Questa trasformazione esige che ci poniamo in una posizione di ricettività e di rispetto per come la Vita è arrivata a noi.  Esige, anche, che molliamo la missione impossibile legata alla convinzione inconscia :

  • in cui siamo stati imprigionati da segreti vari e missioni riparatrici trasgenerazionali indebite, che noi siamo quell’antenato ( anche se il nostro legame speciale con lui/lei è visibile attraverso il nome che ci è stato dato, le date e le sincronie, le sindromi di anniversario, le nevrosi di classe e tanto altro che possiamo cogliere col lavoro sull’Albero) : insomma occorre sanare identificazioni fuori luogo, non autentiche e perdenti, lasciare divieti e codici di famiglia che ci limitano e oscurano il nostro personale progetto di sviluppo attraverso la “mitologia” e il “romanzo” familiare.
  • che noi siamo i Genitori dei nostri Genitori e siamo responsabili della loro realizzazione o della loro felicità
  • che il destino infelice di un parente o di un partner spetta a noi “portarlo”
  • che occorre guardare soprattutto ai morti anziché volgere lo sguardo all’energia che porta avanti la Vita
  • che se rimaniamo esclusi ed infelici, “apparteniamo“, ovvero ci sentiamo a casa.!!!
Infine, occorre che  ci diamo i permessi di prendere la nostra vita nelle nostre mani, trasmutando il senso limitato con cui abbiamo combattuto le malattie e le difficoltà che hanno attraversato e attraversano la nostra vita.

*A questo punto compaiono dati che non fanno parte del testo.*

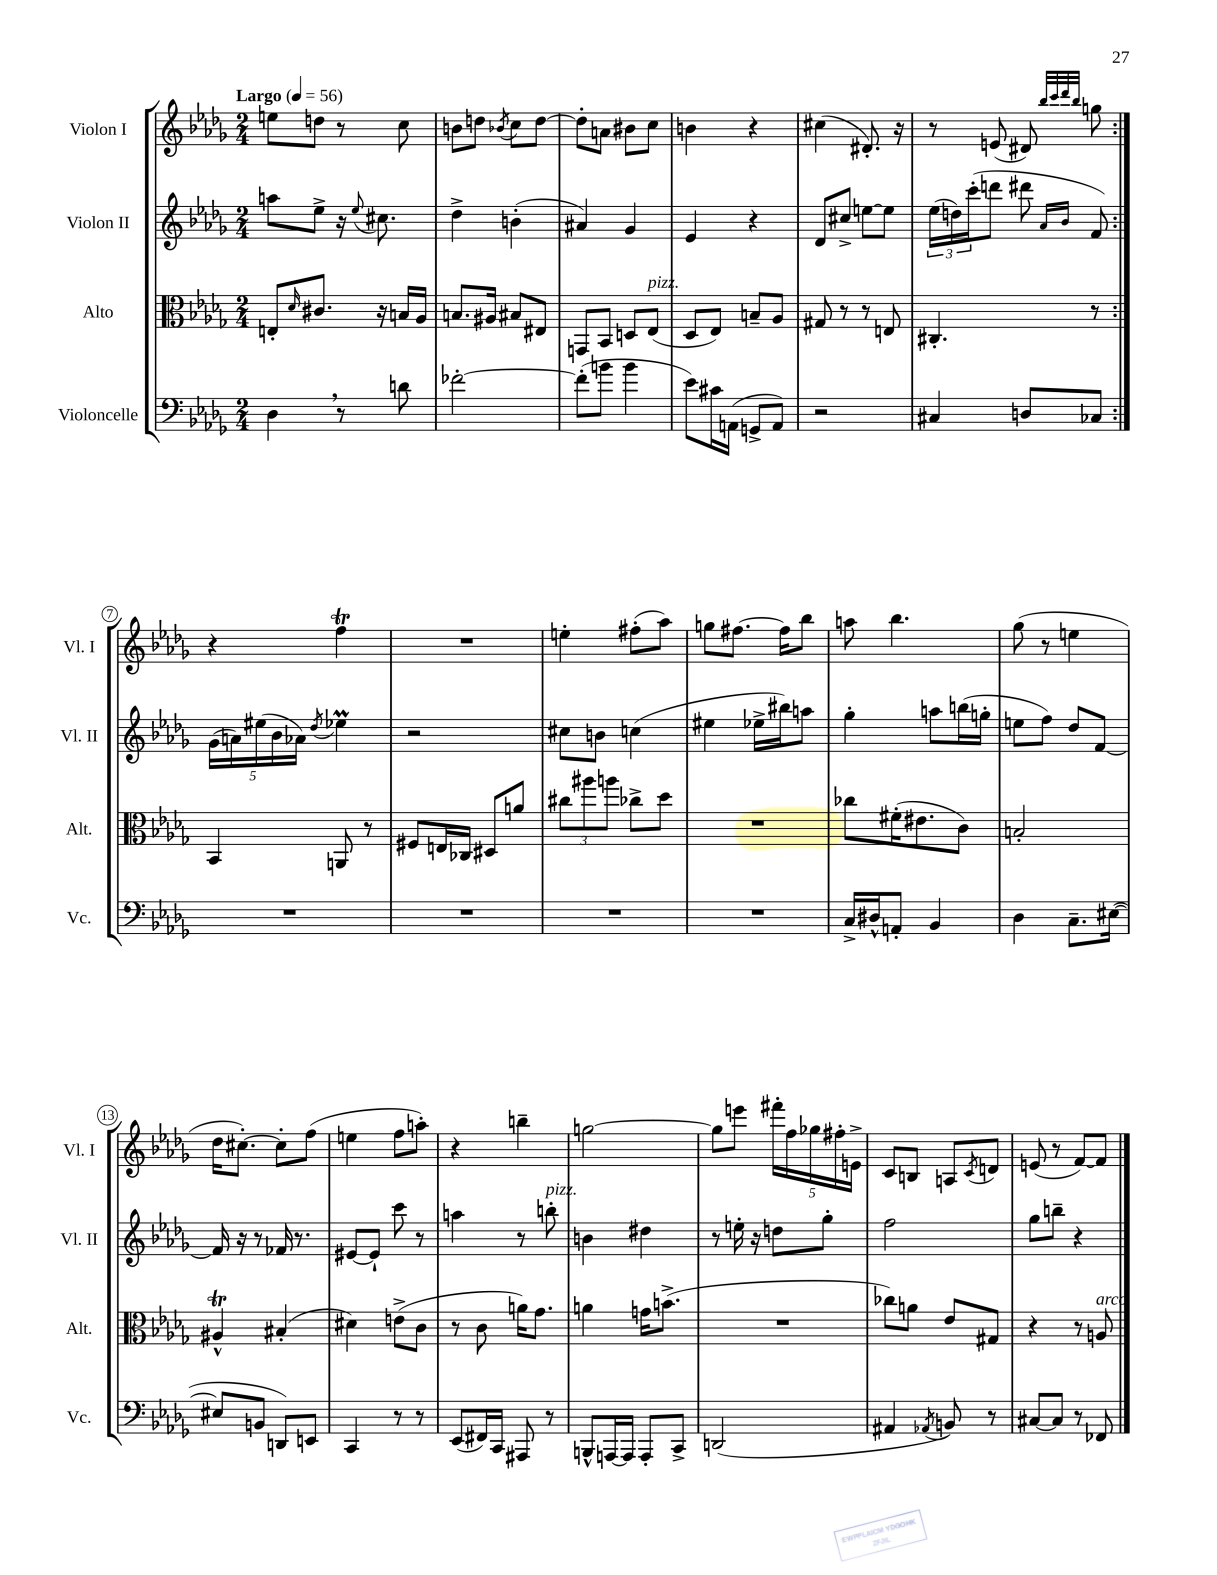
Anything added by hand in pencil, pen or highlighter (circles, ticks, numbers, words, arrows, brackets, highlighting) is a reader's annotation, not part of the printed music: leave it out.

**kern	**kern	**kern	**kern
*part4	*part3	*part2	*part1
*staff4	*staff3	*staff2	*staff1
*I"Violoncelle	*I"Alto	*I"Violon II	*I"Violon I
*I'Vc.	*I'Alt.	*I'Vl. II	*I'Vl. I
*clefF4	*clefC3	*clefG2	*clefG2
*k[b-e-a-d-g-]	*k[b-e-a-d-g-]	*k[b-e-a-d-g-]	*k[b-e-a-d-g-]
*M2/4	*M2/4	*M2/4	*M2/4
*MM56	*MM56	*MM56	*MM56
=1	=1	=1	=1
!	!	!	!LO:TX:a:B:t=Largo
4D-,\	8En'/L	8aan\L	8een\L
.	16qqd-/	.	.
.	8.c#X/J	8ee-^\J	8ddn\J
8r	.	16r	8r
.	.	8qqee-/	.
.	16r	8.cc#X\	.
8dn\	16Bn/LL	.	8cc\
.	16A-/JJ	.	.
=2	=2	=2	=2
[2f-X'\	8.Bn/L	4dd-^\	8bn\L
.	.	.	8ddn\J
.	16A#X/Jk	.	.
.	.	.	8qb-X/
.	8B#X/L	(4bn'\	8cc\L
.	8E#X/J	.	[8dd\J
=3	=3	=3	=3
(8f-'\L]	8GGn/L	4a#X/)	8dd'\L]
8bn\J	8BB-/J	.	8an\J
4b\	8Dn/L	4g-/	8b#X\L
!	!LO:TX:a:i:t=pizz.	!	!
.	(8E-/J	.	8cc\J
=4	=4	=4	=4
8e-\L)	8D-/L	4e-/	4bn\
16c#X\L	8E-/J)	.	.
(16AAn\JJ	.	.	.
8GGn^/L	8Bn~/L	4r	4r
8AA/J)	8A-/J	.	.
=5	=5	=5	=5
2r	8G#X/	8d-/L	(4cc#X\
.	8r	8cc#X^/J	.
.	8r	[8een\L	8.d#X'/)
.	8En/	8ee\J]	.
.	.	.	16r
=6	=6	=6	=6
4C#X/	4.C#X'/	(24ee-\LL	8r
.	.	24ddn\)	.
.	.	(24ccc'\J	.
.	.	8dddn\J	(8en/
8Dn/L	.	8ddd#X\	8d#X/)
.	.	.	32qqbb-/LLL
.	.	.	32qqccc/
.	.	16qqa-/LL	32qqddd-/
.	.	16qqb-/JJ	32qqbb-/JJJ
8C-X/J	8r	8f/)	8ggn\
!!LO:LB:g=z
=7:|!	=7:|!	=7:|!	=7:|!
2r	4BB-/	(20g-\LL	4r
.	.	20an\)	.
.	.	(20ee#X\	.
.	.	20b-\	.
.	.	20a-X\JJ)	.
.	.	8qdd-/	.
.	8AAn/	4ee-XM\	4fft\
.	8r	.	.
=8	=8	=8	=8
2r	8F#X/L	2r	2r
.	16En/L	.	.
.	16C-X/JJ	.	.
.	8D#X/L	.	.
.	8an/J	.	.
=9	=9	=9	=9
2r	12cc#X\L	8cc#X\L	4een'\
.	12aa#X\	.	.
.	.	8bn\J	.
.	12aan\J	.	.
.	8cc-X^\L	(4ccn\	(8ff#X'\L
.	8dd-\J	.	8aa-\J)
=10	=10	=10	=10
2r	2r	4ee#X\	8ggn\L
.	.	.	[8.ff#X\J
.	.	16ee-X^\LL	.
.	.	16bb#X\J)	16ff#\KL]
.	.	8aan\J	8bb-\J
=11	=11	=11	=11
16C^/LL	8cc-X\L	4gg-'\	8aan\
16D#X^^/J	.	.	.
8AAn'/J	(16f#X'\K	.	4.bb-\
.	8.e#X\	.	.
4BB-/	.	8aan\L	.
.	8c\J)	(16bbn\L	.
.	.	16ggn'\JJ	.
=12	=12	=12	=12
4D-\	2Bn'/	8een\L	(8gg-\
.	.	8ff\J)	8r
8.C~\L	.	8dd-/L	4een\
.	.	[8f/J	.
([16E#X\Jk	.	.	.
!!LO:LB:g=z
=13	=13	=13	=13
8E#X/L]	4A#Xt^^/	16f/]	16dd-\KL
.	.	16r	[8.cc#X'\J)
8BBn/J	.	8r	.
8DDn/L)	(4B#X'/	16f-X/	8cc#'\L]
.	.	8.r	.
8EEn/J	.	.	(8ff\J
=14	=14	=14	=14
4CC/	4d#X\)	[8e#X/L	4een\
.	.	8e#`/J]	.
8r	(8en^\L	8ccc\	8ff\L
8r	8c\J	8r	8aan'\J)
=15	=15	=15	=15
(8EE-/L	8r	4aan\	4r
16FF#X/L)	8c\	.	.
16CC/JJ	.	.	.
8AAA#X/	16an\KL)	8r	4bbn~\
.	8.g-\J	.	.
!	!	!LO:TX:a:i:t=pizz.	!
8r	.	8bbn'\	.
=16	=16	=16	=16
8BBBn^^/L	4an\	4bn\	[2ggn\
[16AAAn/L	.	.	.
16AAA/JJ]	.	.	.
8AAA'/L	16gn\KL	4dd#X\	.
.	(8.bn^\J	.	.
8CC^/J	.	.	.
=17	=17	=17	=17
(2DDn/	2r	8r	8gg\L]
.	.	16een'\	8eeen\J
.	.	16r	.
.	.	8ddn\L	20fff#X'\LL
.	.	.	20ff\
.	.	.	20gg-X\
.	.	8gg-'\J	.
.	.	.	20ff#X'\
.	.	.	20en^\JJ
=18	=18	=18	=18
4AA#X/	8cc-X\L)	2ff\	8c/L
.	8an\J	.	8Bn/J
8qAA-X/	.	.	.
8BBn/)	8e-/L	.	8An/L
.	.	.	8qc/
8r	8G#X/J	.	8dn/J
=19	=19	=19	=19
[8C#X/L	4r	8gg-\L	(8en/
8C#/J]	.	8bbn~\J	8r
8r	8r	4r	[8f/L)
!	!LO:TX:a:i:t=arco	!	!
8FF-X/	8An/	.	8f/J]
==	==	==	==
*-	*-	*-	*-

 E’ quello che Bert chiama l’ “amore cieco“ di un Bambino verso i suoi Genitori. Siamo tutti irretiti, dice Bert Hellinger. E non è difficile comprendere perché : la Vita è arrivata a noi attraverso i Genitori, così come essi l’hanno ricevuta. Riconoscere ciò che è è innanzitutto questo. Questo dei rapporti Genitori/Figli è l’ambito più pericoloso in cui le correlazioni possono avere effetti anche gravi. E’ esperienza clinica frequente che

il conflitto psicologico di uno o entrambi i Genitori diventa biologico nel Figlio

Per operare la trasformazione terapeutica di cui stiamo parlando, oltre a mollare un legame patologico e a depositare le valigie transgenerazionali che costituiscono le nostre radici, ma di cui il nostro personale progetto evolutivo non ha bisogno per poter fiorire, anzi, attraverso di noi passa anche ai nostri Figli e discendenti, presenti e futuri. Occorre che impariamo anche a collocarci in una dimensione più ampia in cui l’appartenenza al nostro Albero Genealogico non oscuri l’appartenenza a campi più vasti e che sono fuori dal nostro controllo : è paradossale, ma smettere di lottare quando siamo in grande difficoltà o ci ammaliamo ci dà l’energia per vedere cosa la malattia ci insegna e smettere di controllare ci dà l’opportunità di accettare l’idea di un piano in cui le nostre volontà e i nostri desideri sono limitati e limitanti.

Mi piace chiudere questa parte ricordando ciò che Jung diceva a proposito della malattia :

Noi non siamo qui per guarire dalle nostre malattie.